Because the entries hold pictures, reproduce only their words, exactly as written.

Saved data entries
********************
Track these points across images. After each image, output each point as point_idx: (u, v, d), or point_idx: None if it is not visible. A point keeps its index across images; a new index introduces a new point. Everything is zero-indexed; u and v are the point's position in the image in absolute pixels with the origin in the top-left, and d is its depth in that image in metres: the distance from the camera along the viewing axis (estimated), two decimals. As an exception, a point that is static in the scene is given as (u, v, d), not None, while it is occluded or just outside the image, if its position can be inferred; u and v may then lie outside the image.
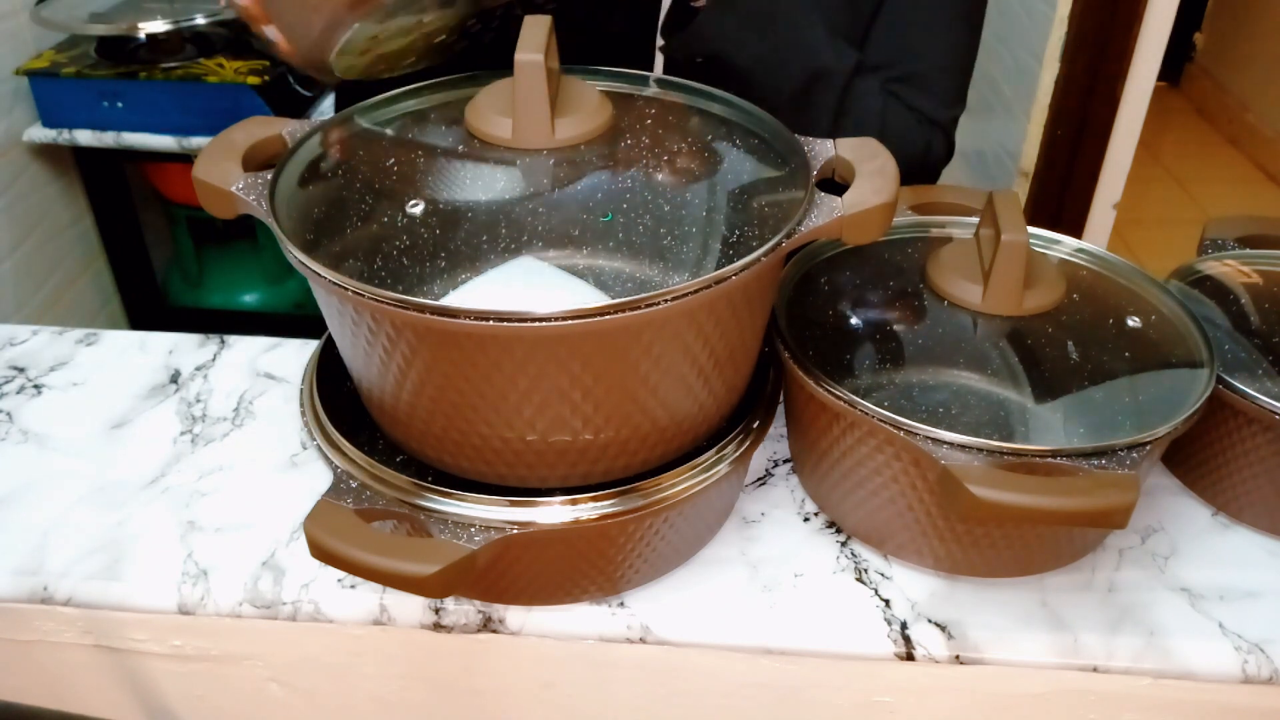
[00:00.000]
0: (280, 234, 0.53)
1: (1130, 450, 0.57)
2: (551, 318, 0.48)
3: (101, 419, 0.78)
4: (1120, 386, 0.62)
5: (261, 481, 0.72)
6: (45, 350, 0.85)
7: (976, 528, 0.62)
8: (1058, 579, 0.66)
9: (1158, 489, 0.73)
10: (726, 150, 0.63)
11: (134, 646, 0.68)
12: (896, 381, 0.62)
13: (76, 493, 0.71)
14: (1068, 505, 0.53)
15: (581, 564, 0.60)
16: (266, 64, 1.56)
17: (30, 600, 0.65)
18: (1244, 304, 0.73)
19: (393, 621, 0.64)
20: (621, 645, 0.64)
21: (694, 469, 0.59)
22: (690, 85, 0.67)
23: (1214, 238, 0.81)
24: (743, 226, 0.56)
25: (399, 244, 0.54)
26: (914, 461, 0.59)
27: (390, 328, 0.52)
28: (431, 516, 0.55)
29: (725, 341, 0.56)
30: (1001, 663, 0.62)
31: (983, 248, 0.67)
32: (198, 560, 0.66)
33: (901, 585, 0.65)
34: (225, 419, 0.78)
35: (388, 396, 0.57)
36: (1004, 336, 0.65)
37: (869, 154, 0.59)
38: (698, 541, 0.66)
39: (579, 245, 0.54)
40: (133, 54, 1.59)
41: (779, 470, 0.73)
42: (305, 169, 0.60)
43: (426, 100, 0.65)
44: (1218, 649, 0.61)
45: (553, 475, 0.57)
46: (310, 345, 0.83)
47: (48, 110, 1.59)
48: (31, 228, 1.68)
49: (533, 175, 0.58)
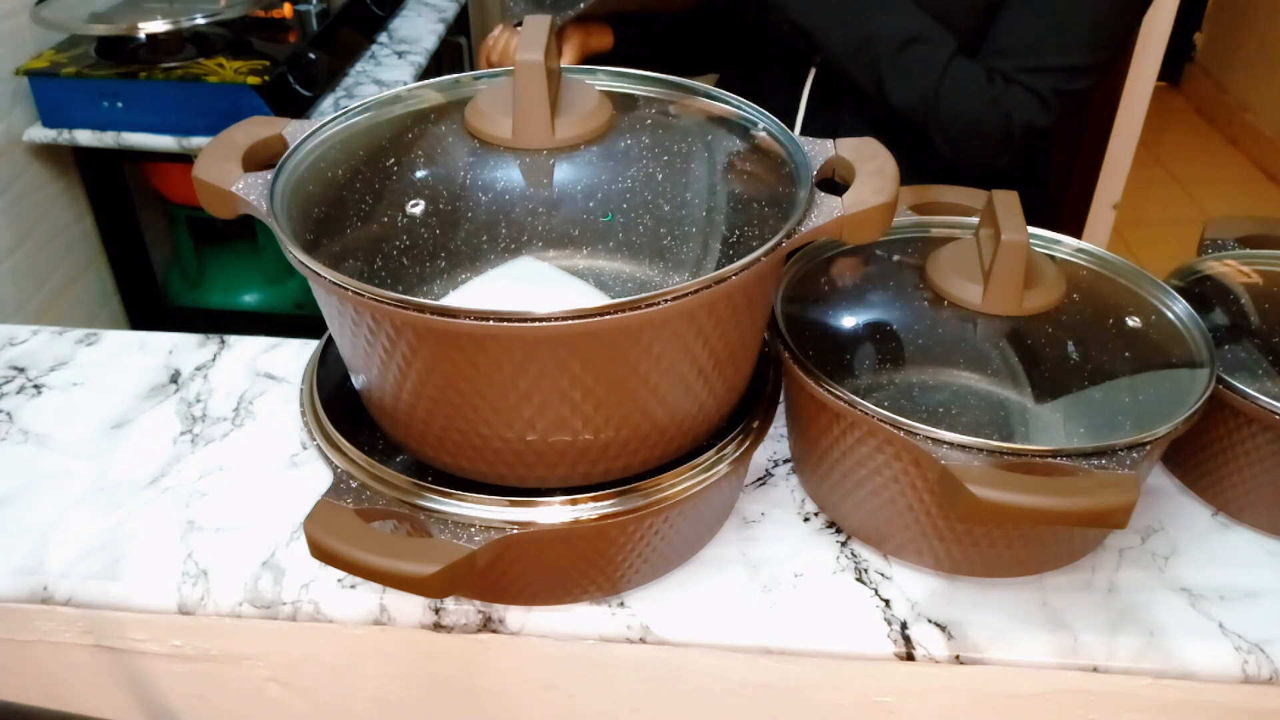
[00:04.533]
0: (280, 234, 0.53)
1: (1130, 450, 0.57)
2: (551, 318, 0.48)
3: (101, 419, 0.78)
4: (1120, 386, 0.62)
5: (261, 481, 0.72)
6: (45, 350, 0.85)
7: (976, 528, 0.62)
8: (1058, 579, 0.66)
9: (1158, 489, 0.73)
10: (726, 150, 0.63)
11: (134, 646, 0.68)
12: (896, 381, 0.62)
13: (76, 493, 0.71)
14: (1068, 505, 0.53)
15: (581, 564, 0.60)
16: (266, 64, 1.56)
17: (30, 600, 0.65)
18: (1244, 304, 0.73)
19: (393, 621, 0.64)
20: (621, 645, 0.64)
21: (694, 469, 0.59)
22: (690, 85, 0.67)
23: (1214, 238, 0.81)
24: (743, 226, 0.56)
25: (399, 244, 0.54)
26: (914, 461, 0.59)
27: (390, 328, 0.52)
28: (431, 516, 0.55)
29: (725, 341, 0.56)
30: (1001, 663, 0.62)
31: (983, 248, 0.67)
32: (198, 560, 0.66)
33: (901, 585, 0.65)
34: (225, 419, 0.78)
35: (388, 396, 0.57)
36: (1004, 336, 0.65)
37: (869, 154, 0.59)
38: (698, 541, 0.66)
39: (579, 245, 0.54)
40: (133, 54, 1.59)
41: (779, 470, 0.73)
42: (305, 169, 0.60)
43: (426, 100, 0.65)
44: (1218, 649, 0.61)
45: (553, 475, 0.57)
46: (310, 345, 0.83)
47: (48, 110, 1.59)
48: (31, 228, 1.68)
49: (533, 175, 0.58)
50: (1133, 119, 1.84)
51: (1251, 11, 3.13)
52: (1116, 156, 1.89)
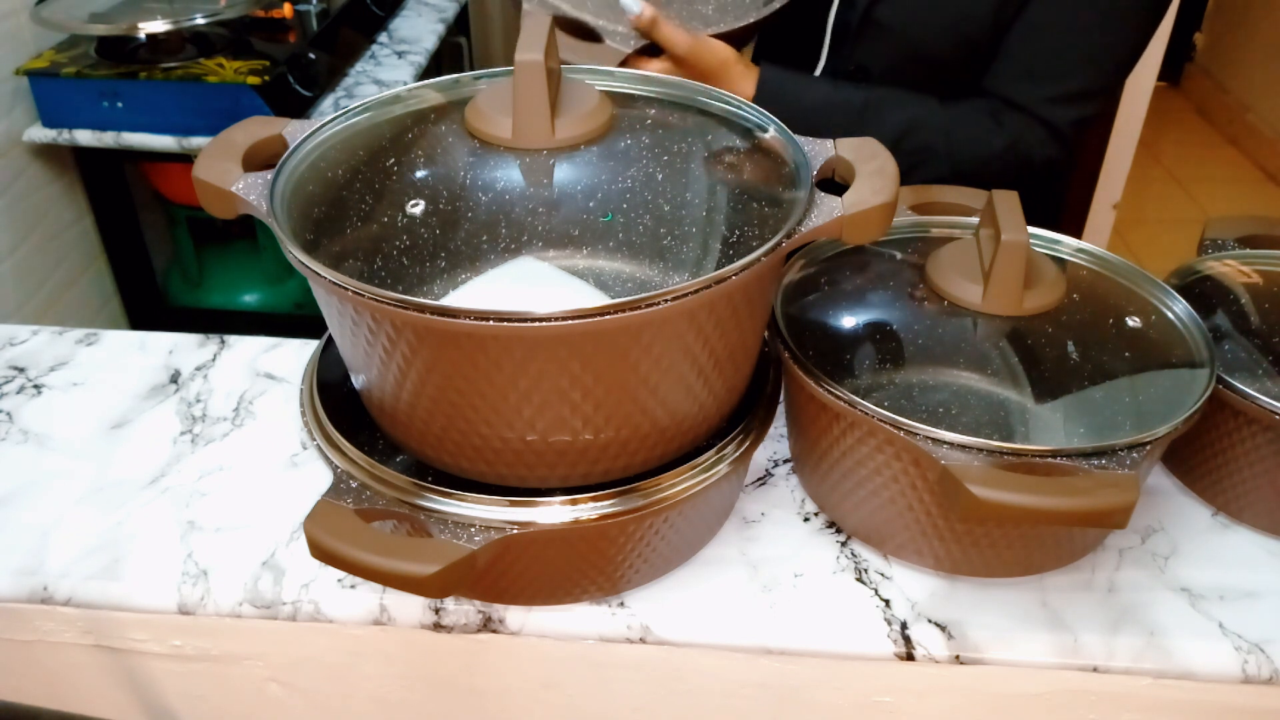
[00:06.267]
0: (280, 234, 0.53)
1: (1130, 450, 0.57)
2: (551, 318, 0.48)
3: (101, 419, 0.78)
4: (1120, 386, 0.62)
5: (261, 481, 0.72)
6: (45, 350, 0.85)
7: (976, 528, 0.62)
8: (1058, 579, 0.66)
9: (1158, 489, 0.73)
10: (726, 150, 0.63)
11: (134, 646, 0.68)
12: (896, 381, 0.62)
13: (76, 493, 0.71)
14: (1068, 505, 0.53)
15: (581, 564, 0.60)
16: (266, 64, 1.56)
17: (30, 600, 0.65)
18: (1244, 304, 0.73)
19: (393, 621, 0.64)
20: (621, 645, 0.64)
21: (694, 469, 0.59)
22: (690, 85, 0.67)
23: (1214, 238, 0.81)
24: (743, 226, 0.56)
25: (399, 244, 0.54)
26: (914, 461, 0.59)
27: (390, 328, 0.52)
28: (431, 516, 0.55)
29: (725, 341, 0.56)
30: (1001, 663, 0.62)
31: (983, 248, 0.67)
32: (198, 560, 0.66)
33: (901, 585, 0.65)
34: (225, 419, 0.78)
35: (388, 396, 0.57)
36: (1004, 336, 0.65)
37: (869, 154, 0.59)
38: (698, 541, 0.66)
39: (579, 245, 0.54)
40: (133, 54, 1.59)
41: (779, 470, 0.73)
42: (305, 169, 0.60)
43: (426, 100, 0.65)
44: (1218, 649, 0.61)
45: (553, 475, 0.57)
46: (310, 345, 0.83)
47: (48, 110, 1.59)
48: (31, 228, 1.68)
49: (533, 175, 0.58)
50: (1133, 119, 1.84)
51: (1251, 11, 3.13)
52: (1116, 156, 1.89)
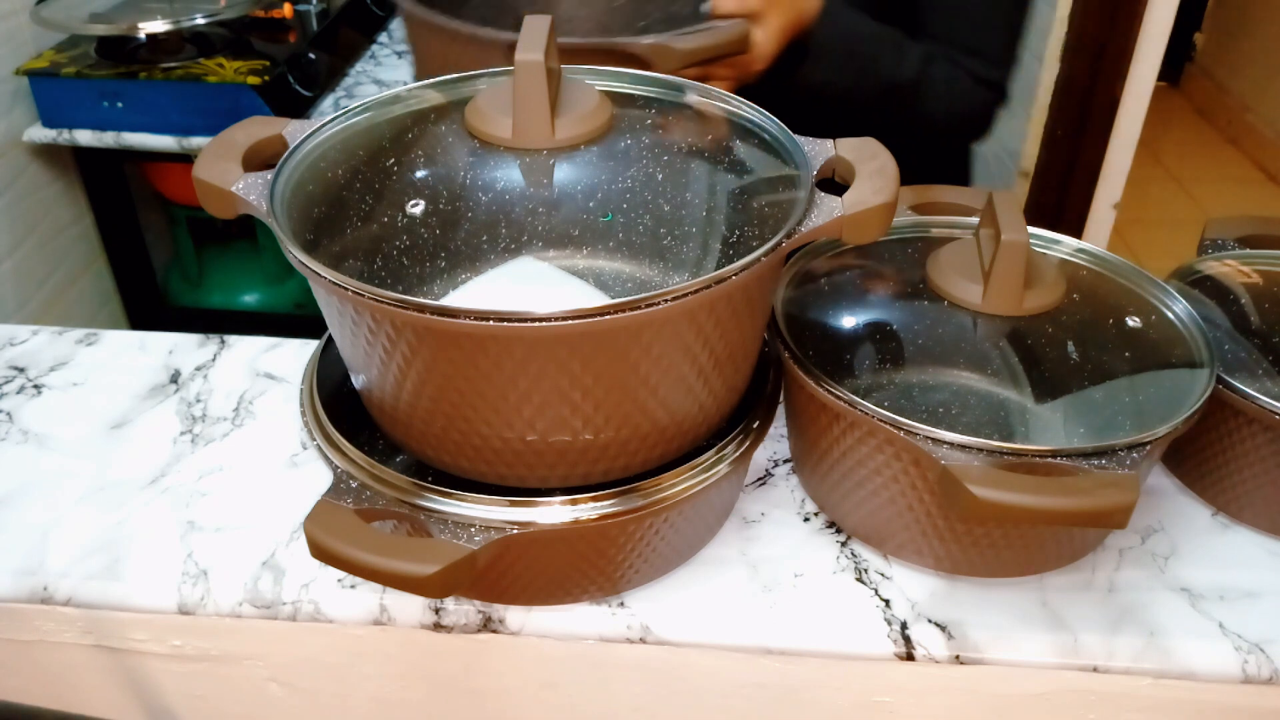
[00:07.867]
********************
| Task response |
Track these points across images. After each image, output each point as point_idx: (u, v, d), or point_idx: None if it is not visible. A point keeps its index across images; a new index introduces a new point. Everything is zero-indexed; u and v are the point's position in the image in absolute pixels with the origin in the top-left, and d is its depth in that image in metres: the distance from the camera along the viewing axis (estimated), two decimals. As an exception, a point that is static in the scene is given as (u, v, d), not None, while it is occluded or just outside the image, if its position can be inferred; u and v may then lie outside the image.
[00:00.000]
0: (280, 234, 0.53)
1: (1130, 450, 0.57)
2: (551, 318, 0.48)
3: (101, 419, 0.78)
4: (1120, 386, 0.62)
5: (261, 481, 0.72)
6: (45, 350, 0.85)
7: (976, 528, 0.62)
8: (1058, 579, 0.66)
9: (1158, 489, 0.73)
10: (726, 150, 0.63)
11: (134, 646, 0.68)
12: (896, 381, 0.62)
13: (76, 493, 0.71)
14: (1068, 505, 0.53)
15: (581, 564, 0.60)
16: (266, 64, 1.56)
17: (30, 600, 0.65)
18: (1244, 304, 0.73)
19: (393, 621, 0.64)
20: (621, 645, 0.64)
21: (694, 469, 0.59)
22: (690, 85, 0.67)
23: (1214, 238, 0.81)
24: (743, 226, 0.56)
25: (399, 244, 0.54)
26: (914, 461, 0.59)
27: (390, 328, 0.52)
28: (431, 516, 0.55)
29: (725, 341, 0.56)
30: (1001, 663, 0.62)
31: (983, 248, 0.67)
32: (198, 560, 0.66)
33: (901, 585, 0.65)
34: (225, 419, 0.78)
35: (388, 396, 0.57)
36: (1004, 336, 0.65)
37: (869, 154, 0.59)
38: (698, 541, 0.66)
39: (579, 245, 0.54)
40: (133, 54, 1.59)
41: (779, 470, 0.73)
42: (305, 169, 0.60)
43: (426, 100, 0.65)
44: (1218, 649, 0.61)
45: (553, 475, 0.57)
46: (310, 345, 0.83)
47: (48, 110, 1.59)
48: (31, 228, 1.68)
49: (533, 175, 0.58)
[00:04.533]
0: (280, 234, 0.53)
1: (1130, 450, 0.57)
2: (551, 318, 0.48)
3: (101, 419, 0.78)
4: (1120, 386, 0.62)
5: (261, 481, 0.72)
6: (45, 350, 0.85)
7: (976, 528, 0.62)
8: (1058, 579, 0.66)
9: (1158, 489, 0.73)
10: (726, 150, 0.63)
11: (134, 646, 0.68)
12: (896, 381, 0.62)
13: (76, 493, 0.71)
14: (1068, 505, 0.53)
15: (581, 564, 0.60)
16: (266, 64, 1.56)
17: (30, 600, 0.65)
18: (1244, 304, 0.73)
19: (393, 621, 0.64)
20: (621, 645, 0.64)
21: (694, 469, 0.59)
22: (690, 85, 0.67)
23: (1214, 238, 0.81)
24: (743, 226, 0.56)
25: (399, 244, 0.54)
26: (914, 461, 0.59)
27: (390, 328, 0.52)
28: (431, 516, 0.55)
29: (725, 341, 0.56)
30: (1001, 663, 0.62)
31: (983, 248, 0.67)
32: (198, 560, 0.66)
33: (901, 585, 0.65)
34: (225, 419, 0.78)
35: (388, 396, 0.57)
36: (1004, 336, 0.65)
37: (869, 154, 0.59)
38: (698, 541, 0.66)
39: (579, 245, 0.54)
40: (133, 54, 1.59)
41: (779, 470, 0.73)
42: (305, 169, 0.60)
43: (426, 100, 0.65)
44: (1218, 649, 0.61)
45: (553, 475, 0.57)
46: (310, 345, 0.83)
47: (48, 110, 1.59)
48: (31, 228, 1.68)
49: (533, 175, 0.58)
50: (1133, 119, 1.84)
51: (1251, 11, 3.13)
52: (1116, 156, 1.89)
[00:06.267]
0: (280, 234, 0.53)
1: (1130, 450, 0.57)
2: (551, 318, 0.48)
3: (101, 419, 0.78)
4: (1120, 386, 0.62)
5: (261, 481, 0.72)
6: (45, 350, 0.85)
7: (976, 528, 0.62)
8: (1058, 579, 0.66)
9: (1158, 489, 0.73)
10: (726, 150, 0.63)
11: (134, 646, 0.68)
12: (896, 381, 0.62)
13: (76, 493, 0.71)
14: (1068, 505, 0.53)
15: (581, 564, 0.60)
16: (266, 64, 1.56)
17: (30, 600, 0.65)
18: (1244, 304, 0.73)
19: (393, 621, 0.64)
20: (621, 645, 0.64)
21: (694, 469, 0.59)
22: (690, 85, 0.67)
23: (1214, 238, 0.81)
24: (743, 226, 0.56)
25: (399, 244, 0.54)
26: (914, 461, 0.59)
27: (390, 328, 0.52)
28: (431, 516, 0.55)
29: (725, 341, 0.56)
30: (1001, 663, 0.62)
31: (983, 248, 0.67)
32: (198, 560, 0.66)
33: (901, 585, 0.65)
34: (225, 419, 0.78)
35: (388, 396, 0.57)
36: (1004, 336, 0.65)
37: (869, 154, 0.59)
38: (698, 541, 0.66)
39: (579, 245, 0.54)
40: (133, 54, 1.59)
41: (779, 470, 0.73)
42: (305, 169, 0.60)
43: (426, 100, 0.65)
44: (1218, 649, 0.61)
45: (553, 475, 0.57)
46: (310, 345, 0.83)
47: (48, 110, 1.59)
48: (31, 228, 1.68)
49: (533, 175, 0.58)
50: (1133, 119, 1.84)
51: (1251, 11, 3.13)
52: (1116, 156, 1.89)
[00:07.867]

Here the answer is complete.